Balderama worried he didn’t have it in him to escape, but his children were his wake-up call.
"There's nothing normal about burying all your childhood friends," he said. "There's nothing normal about having bullet wounds and 'Rest in Peace' tattoos of your friends all over your body, and there's nothing normal about your kids having to sleep on the floor because you don't know if, once again, gunshots ring out in your house and it’s going to be peppered with bullets."
These men are now using their experience on the streets for a new mission: to stop gun violence in the city of Stockton. They do that every day by coming together, talking about who in the community needs support, and then they hit the streets to help.

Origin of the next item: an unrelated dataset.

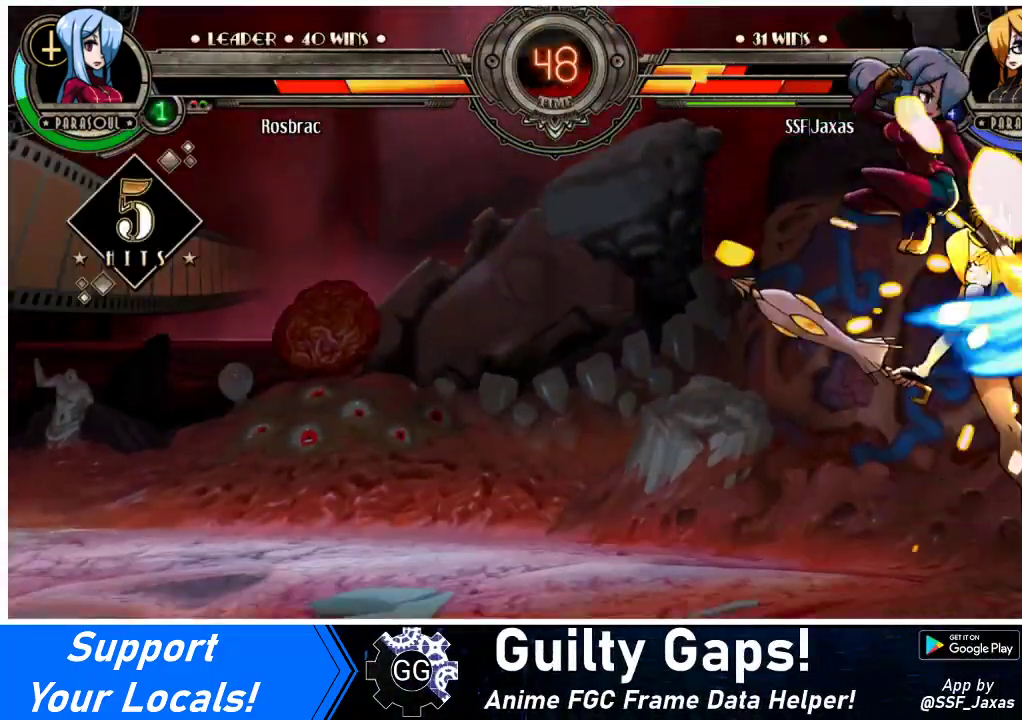
{"buttons": ["DPAD_UP"], "events": [[33, "DPAD_RIGHT", "up"], [233, "SQUARE", "up"]]}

"Whoever is actively involved with shooting or getting shot," said Maurice Goens, of Advance Peace. "More than likely, though, that’s the same people, but we focus on them."
They spend hours walking the streets they grew up on. Whether it's taking someone to get a driver's license, bringing groceries to a family, or handing out masks and hand sanitizer, these men are the supports for people in the community who don't have anyone to turn to.
With the relationships they build over time, they also help mediate conflicts between gangs or groups in Stockton to help stop the shooting before it starts.
"We are the perfect messengers, you know, credible messengers," said Jefferson Stricklen. "You know, people know our lifestyles. People know our histories. They know that we're not out to take their freedom, just really give them different options for them to make better choices."
Sometimes, they’re caught in the middle of the very violence they try to prevent.
"The other day, I had a, I called it a misunderstanding," said Redic about a mediation he was working on that took a turn. "Some shooting happened and I was hit, and I'm OK," he said.
But even gunshot wounds do not deter these men, because they’ve seen success.
"I do it, you know, because I want them to be safe," said Redic of the people he's trying to help escape a life of violence. "I want them to grow and be something better, you know? So, I give what I got when I can to to help that on."
All their work is working. Since Advance Peace started in 2018, gun violence, murders, and assaults are down 47% in North Stockton, and murders involving guns are down 20% citywide.
This is also saving the city millions of dollars. Advance Peace said every homicide costs the city of Stockton or the county $1 million. So, each death they prevent through mediation, through giving options aside from violence is making a big impact.
"I feel this is mandatory," said Goens. "We have a duty as people from this community to give back to this community. We're giving hope to our people out there in the streets."
Hope for the next generation and healing for their own wounds all at once.
"This job is therapy," said Balderama. "It helps, too. It helps me to sleep at night, be able to look at myself in the mirror. I can't rewind time, but what I can do is focus on a lot of other people that are walking the same path I did, and make sure that things don't end up that way."
Advance Peace's model is now moving to other cities in California. They hope soon it will go nationwide.